Wednesday, October 19, 2022

THIS ISN'T HOW YOU FIGHT THE ENEMIES OF DEMOCRACY THESE DAYS

The New Yorker's Jane Mayer believes that liberals might now have a better chance of preserving democracy in America because now they have an important ally from the Republican establishment.
A powerful new litigant has joined one of the most momentous cases slated to be heard by the Supreme Court this term. The respondents in the case of Moore v. Harper filed a brief today that included a surprising new signatory: J. Michael Luttig, who has been known for years as perhaps the most conservative Republican judge in the country. Now, though, he has joined a coalition of veteran lawyers and nonpartisan government-watchdog groups who are fighting against a far-right Republican election-law challenge—one so radical that critics say it has the potential to end American democracy as we know it.
The plaintiffs' argument in this case is that the Supreme Court gives state legislatures the absolute power to run congressional elections (unless Congress limits their power) and also gives legislatures unlimited power to decide the fate of their states' electoral votes. According to this theory, known as the independent state legislature theory, not even state supreme courts can overrule their decisions. State constitutions can't. Governors can't. This is extremely convenient because many state legislatures, especially in purple states, are so heavily gerrymandered that they'll never turn Democratic again, even if Democrats win a significant majority of the overall legislative vote. The plaintiffs concede that Congress can write laws limiting this legislative power, because the Constitution plainly says so, but -- again conveniently -- the filibuster means that Democrats can never legislate effectively in this area, because reforms can never win sixty votes in the Senate.

But J. Michael Luttig could save democracy, Mayer writes.
Having such a well-known conservative former jurist argue against the election-law challenge may carry some weight with the conservative super-majority on the Court, several of whom have ties to Luttig that stretch back decades. Justice Clarence Thomas, for instance, was personally shepherded through his contentious Supreme Court confirmation hearings by Luttig in 1991. At the time, Luttig served as the Assistant Attorney General in charge of the Office of Legal Counsel in George H. W. Bush’s Justice Department....

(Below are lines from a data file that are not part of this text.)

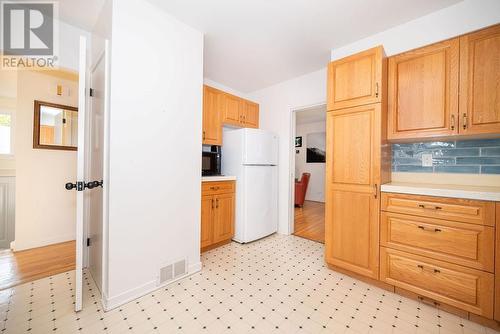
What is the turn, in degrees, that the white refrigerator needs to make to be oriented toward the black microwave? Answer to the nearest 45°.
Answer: approximately 135° to its right

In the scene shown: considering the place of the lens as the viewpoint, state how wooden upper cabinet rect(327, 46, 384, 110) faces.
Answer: facing the viewer and to the left of the viewer

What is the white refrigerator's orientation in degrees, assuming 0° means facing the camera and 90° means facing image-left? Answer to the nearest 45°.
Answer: approximately 315°

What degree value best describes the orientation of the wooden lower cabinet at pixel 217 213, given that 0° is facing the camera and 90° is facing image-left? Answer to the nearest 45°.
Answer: approximately 315°

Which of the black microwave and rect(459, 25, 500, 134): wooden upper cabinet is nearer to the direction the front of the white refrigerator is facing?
the wooden upper cabinet

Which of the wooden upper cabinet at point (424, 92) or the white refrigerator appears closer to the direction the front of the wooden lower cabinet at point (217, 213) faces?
the wooden upper cabinet

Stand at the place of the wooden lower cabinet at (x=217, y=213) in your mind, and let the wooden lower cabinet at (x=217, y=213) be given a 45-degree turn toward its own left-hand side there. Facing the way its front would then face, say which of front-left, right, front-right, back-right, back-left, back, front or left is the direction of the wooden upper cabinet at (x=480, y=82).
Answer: front-right

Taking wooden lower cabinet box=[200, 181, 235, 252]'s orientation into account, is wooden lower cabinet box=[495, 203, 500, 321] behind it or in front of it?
in front

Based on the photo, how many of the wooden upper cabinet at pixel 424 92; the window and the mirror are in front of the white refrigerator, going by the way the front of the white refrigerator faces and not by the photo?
1

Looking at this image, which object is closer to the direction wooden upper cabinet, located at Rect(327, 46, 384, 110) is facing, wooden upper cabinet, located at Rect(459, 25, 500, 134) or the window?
the window

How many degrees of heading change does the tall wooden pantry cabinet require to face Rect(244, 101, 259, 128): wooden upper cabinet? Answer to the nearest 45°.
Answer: approximately 90° to its right

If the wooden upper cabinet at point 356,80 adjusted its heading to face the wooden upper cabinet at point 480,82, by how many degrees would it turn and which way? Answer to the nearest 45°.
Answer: approximately 135° to its left

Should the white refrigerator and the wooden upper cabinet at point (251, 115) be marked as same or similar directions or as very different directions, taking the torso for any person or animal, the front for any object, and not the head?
same or similar directions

Luttig’s ties to Chief Justice John Roberts also go back years. The two worked closely together in the Reagan Administration as young lawyers, both under the tutelage of then White House counsel Fred Fielding, and again together as lawyers in the George H. W. Bush Department of Justice.
These seem like very tenuous connections. But even if they weren't, this isn't how politics in America works anymore. Politics in America, at least on the Republican side, is total war, with permanent one-party rule as the ultimate goal. The ultras of the GOP -- and most Republicans are ultras now -- aren't going to let Luttig's seemingly sterling right-wing credentials deter them from doing what they're hell-bent on doing. As far as they're concerned, he's just another elitist who needs to decide whether he wants to be on the bus or under it.

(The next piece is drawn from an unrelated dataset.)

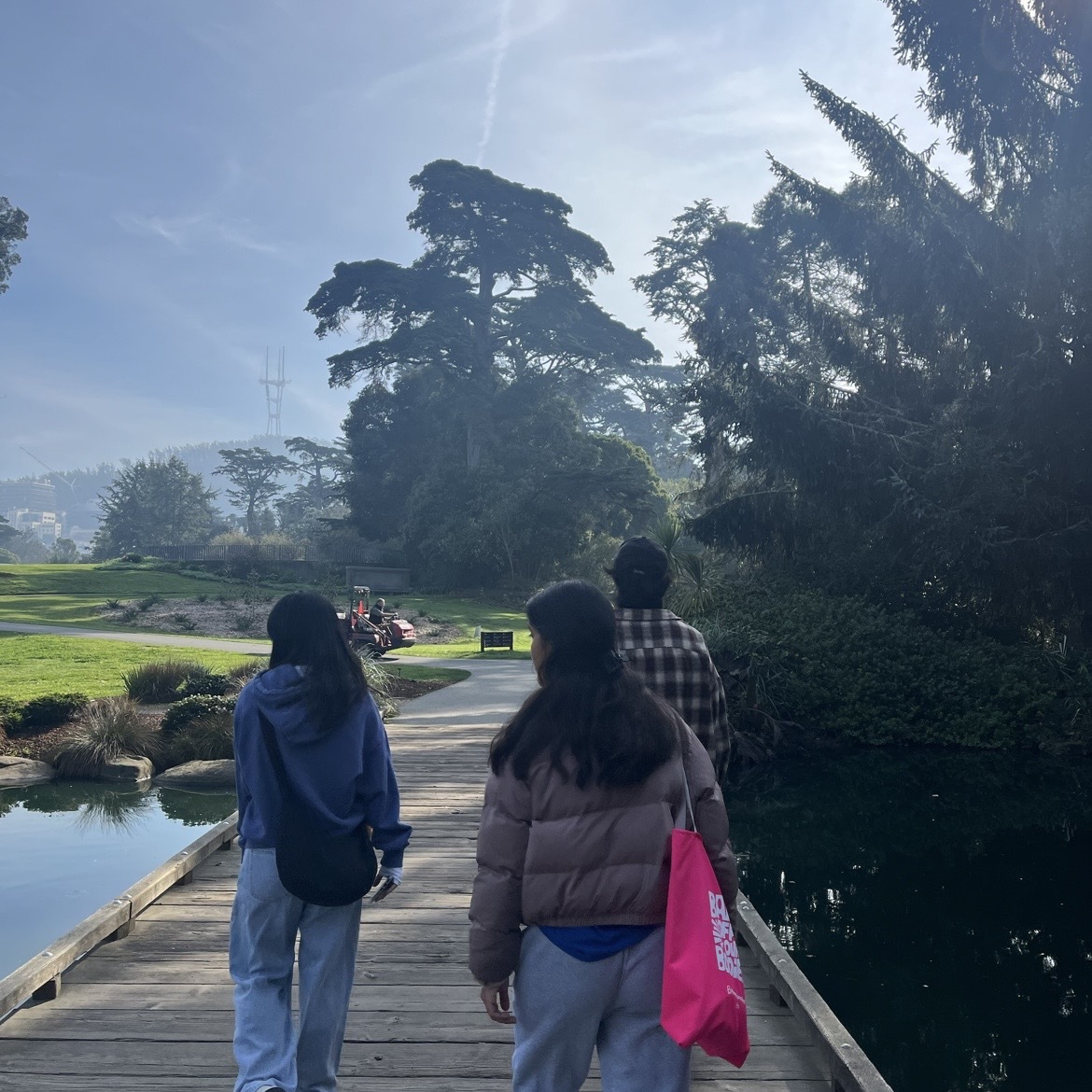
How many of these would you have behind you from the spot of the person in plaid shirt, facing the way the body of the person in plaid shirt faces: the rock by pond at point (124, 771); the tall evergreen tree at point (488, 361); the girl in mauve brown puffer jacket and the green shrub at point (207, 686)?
1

Liberals -- and now, I guess, pro-democracy conservatives -- think the opinions of elites matter to the illiberal whackjobs who will probably soon run the entire country. In fact, the only thing that might give them pause is popular outrage. They wanted to overturn Roe v. Wade even though they knew most of the country wanted to preserve it, and they just went ahead and did it. They were planning to pass the most draconian laws imaginable in every state where they could manage it, as a prelude to a national abortion ban, and they got partway there, but then it became clear that the public was outraged and might defeat many GOP candidates as a result. So now Republicans running for office are claiming that they're the soul of moderation on the subject of abortion. It's a partial victory, and clearly a temporary one, but it shows that broad-based public anger, at least in election years, is one of the few things the GOP fears.

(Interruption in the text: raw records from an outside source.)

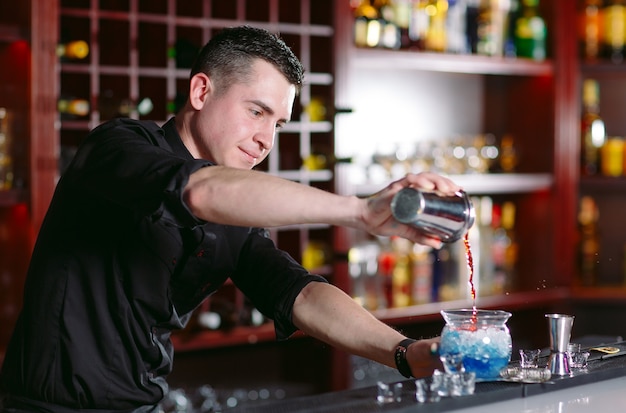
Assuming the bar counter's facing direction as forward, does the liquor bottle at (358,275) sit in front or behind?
behind

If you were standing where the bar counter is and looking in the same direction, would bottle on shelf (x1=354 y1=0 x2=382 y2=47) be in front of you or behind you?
behind

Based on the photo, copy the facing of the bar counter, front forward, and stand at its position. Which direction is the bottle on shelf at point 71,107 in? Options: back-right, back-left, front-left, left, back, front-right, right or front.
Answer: back

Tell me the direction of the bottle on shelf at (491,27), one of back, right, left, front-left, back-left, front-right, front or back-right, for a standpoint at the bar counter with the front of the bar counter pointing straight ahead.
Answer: back-left

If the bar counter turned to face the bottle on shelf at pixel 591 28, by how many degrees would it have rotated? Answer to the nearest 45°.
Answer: approximately 135° to its left

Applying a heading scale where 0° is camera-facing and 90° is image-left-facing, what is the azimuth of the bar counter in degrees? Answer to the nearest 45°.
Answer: approximately 315°

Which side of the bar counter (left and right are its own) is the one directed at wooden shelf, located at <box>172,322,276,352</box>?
back

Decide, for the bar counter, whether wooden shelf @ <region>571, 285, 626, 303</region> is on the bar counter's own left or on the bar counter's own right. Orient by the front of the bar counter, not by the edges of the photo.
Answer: on the bar counter's own left

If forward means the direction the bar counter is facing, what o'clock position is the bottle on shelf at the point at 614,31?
The bottle on shelf is roughly at 8 o'clock from the bar counter.

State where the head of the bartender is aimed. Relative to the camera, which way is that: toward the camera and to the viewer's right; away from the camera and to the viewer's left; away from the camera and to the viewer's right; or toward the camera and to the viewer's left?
toward the camera and to the viewer's right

If we could get the public as upset about the possibility that Republican legislatures will throw out their votes if they don't vote the "right" way as they are about the loss of abortion rights, that would be worth a hundred J. Michael Luttigs. But I don't know to get that done. Pro-democracy elitists, across the spectrum, need to understand that GOP radicals don't care what they have to say. The Supreme Court's radicals won't even pay attention to their arguments. But if ordinary people were making a stink about this right now, maybe they'd care about that. Popular anger is the only thing that has a chance of saving democracy now.